▶ **Required work**: Please transcribe, exactly and only, the lines of the records below from the one holding "161 94 3.47" to the very end.

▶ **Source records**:
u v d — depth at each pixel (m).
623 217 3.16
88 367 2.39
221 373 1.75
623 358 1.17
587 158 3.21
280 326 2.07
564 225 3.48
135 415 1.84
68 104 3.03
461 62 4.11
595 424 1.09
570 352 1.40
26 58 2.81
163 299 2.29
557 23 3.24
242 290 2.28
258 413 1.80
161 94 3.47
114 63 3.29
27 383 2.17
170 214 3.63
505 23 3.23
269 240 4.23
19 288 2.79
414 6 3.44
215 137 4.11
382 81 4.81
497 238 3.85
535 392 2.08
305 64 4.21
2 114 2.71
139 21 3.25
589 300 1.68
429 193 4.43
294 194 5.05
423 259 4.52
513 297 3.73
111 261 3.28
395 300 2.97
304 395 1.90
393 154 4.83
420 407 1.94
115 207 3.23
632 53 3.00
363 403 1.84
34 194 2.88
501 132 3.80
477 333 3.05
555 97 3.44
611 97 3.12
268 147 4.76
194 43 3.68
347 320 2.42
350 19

▶ **Task output**:
161 94 3.47
114 63 3.29
27 383 2.17
170 214 3.63
505 23 3.23
269 240 4.23
19 288 2.79
414 6 3.44
215 137 4.11
382 81 4.81
497 238 3.85
535 392 2.08
305 64 4.21
2 114 2.71
139 21 3.25
589 300 1.68
429 193 4.43
294 194 5.05
423 259 4.52
513 297 3.73
111 261 3.28
395 300 2.97
304 395 1.90
393 154 4.83
420 407 1.94
115 207 3.23
632 53 3.00
363 403 1.84
34 194 2.88
501 132 3.80
477 333 3.05
555 97 3.44
611 97 3.12
268 147 4.76
194 43 3.68
347 320 2.42
350 19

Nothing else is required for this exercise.